The City has signed a letter of intent to purchase the industrial property located at 146 W. 60th St. in the Windom neighborhood for approximately $6 million and will pursue the purchase this spring.
The proposed center would centralize training and wellness resources that are currently spread across multiple outdated locations. By consolidating these functions into one modern campus, the City aims to improve response readiness, ensure consistent training standards, and enhance coordination across departments during complex incidents and large-scale events.
“This center represents a strategic and responsible investment in safer response, stronger coordination, and the well-being of our first responders,” said Community Safety Commissioner Todd Barnette. “It reflects our ongoing commitment to ensuring the people who serve our community are well-trained, well-prepared, and fully supported to help our residents every day.
Meeting needs of staff
In recent years, Minneapolis has recognized the importance of modernized law enforcement and emergency response training facilities when preparing to respond to large-scale events. These events underscore the importance of supporting first responders’ physical and mental health.
Also, the City’s Community Safety departments operate across multiple locations and offer limited flexibility, making it difficult to fully support modern, cross-departmental emergency response training and employee wellness needs.

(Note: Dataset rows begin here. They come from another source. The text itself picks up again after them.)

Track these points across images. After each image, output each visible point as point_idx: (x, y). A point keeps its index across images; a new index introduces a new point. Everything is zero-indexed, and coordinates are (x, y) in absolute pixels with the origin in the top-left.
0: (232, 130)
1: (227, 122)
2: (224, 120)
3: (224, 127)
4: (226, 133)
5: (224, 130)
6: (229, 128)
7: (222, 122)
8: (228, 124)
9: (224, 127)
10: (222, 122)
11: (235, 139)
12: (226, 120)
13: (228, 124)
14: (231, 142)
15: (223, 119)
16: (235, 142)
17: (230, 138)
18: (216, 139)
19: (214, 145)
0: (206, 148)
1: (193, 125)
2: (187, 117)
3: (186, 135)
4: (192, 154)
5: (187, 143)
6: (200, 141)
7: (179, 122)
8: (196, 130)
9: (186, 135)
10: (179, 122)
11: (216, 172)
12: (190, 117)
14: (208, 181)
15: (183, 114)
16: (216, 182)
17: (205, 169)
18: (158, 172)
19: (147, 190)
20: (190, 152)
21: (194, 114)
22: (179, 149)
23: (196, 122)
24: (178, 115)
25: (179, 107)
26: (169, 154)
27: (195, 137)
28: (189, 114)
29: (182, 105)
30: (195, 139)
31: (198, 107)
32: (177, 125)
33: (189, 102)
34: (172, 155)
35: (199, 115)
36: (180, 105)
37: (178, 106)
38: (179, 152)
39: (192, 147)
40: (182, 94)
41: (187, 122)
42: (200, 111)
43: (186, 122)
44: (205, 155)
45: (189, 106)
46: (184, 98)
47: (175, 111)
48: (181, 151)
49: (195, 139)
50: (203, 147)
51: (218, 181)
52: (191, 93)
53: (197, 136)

The new complex will consolidate several training and wellness functions from across the Office of Community Safety departments, relocating them from multiple outdated and inadequate spaces currently in use across the city.
State-of-the art facility
The estimated total project request is $38 million and will be covered by the City’s capital budget as well as a request for State funding.
Anticipated features for this center include, but are not limited to:
- State-of-the-art classrooms: Modern classrooms of varying size that are designed and equipped for adult learning
- Wellness and mental health support: Space and resources, like family support rooms, offices for employee support teams, among others
- Fitness
- Advanced training spaces: large-scale areas for exercises and incident management, which the City currently lacks
- Indoor shooting range: The MPD shooting range would be relocated from the 4th Precinct
Vision of a shared facility
The Community Safety Training and Wellness Center will be utilized by all Minneapolis Community Safety functions: 911, Behavioral Crisis Response (BCR), Emergency Management, Fire, Neighborhood Safety and Police. The opportunity for larger multijurisdictional partnerships also exists. While there are specific training and wellness needs that the City must address to comply with the Settlement Agreement, this is an opportunity to:
- Address significant needs in those areas across all safety departments.
- Consolidate other inadequate facilities.
- Build a state-of-the art facility to support employees and attract the best applicants
- Use a single facility to allow for cross-department training and improve coordination across the enterprise.
Additionally, using non-City facilities for these purposes tends to be logistically difficult, costly, and creates problems with consistency if locations change. With space for professional tabletop exercises and simulations, the center will support better outcomes of enhanced, coordinated incident response during crises. Having a single facility will close gaps and provide for consistent implementation of training and wellness standards across all departments.
Reform and legal requirements
In 2023 and 2024, facilities, training and wellness assessments were completed as part of the Minnesota Department of Human Rights Settlement Agreement. The agreement, approved by City Council in March 2023, requires:
- Improved training protocols, including scenario-based training
- Elevated employee support and wellness standards
- The development of a plan for providing MPD employees with the necessary facilities and support.
A key recommendation from the wellness assessment was to improve the employee wellness center, and the facilities assessment recommended the development and construction of a new training facility.
Next steps
The City is advocating for State funding support for the Community Safety Training and Wellness Center as a top-priority capital budget request this legislative session. The City administration will also be bringing a funding request and purchase agreement to the City Council for consideration this Spring.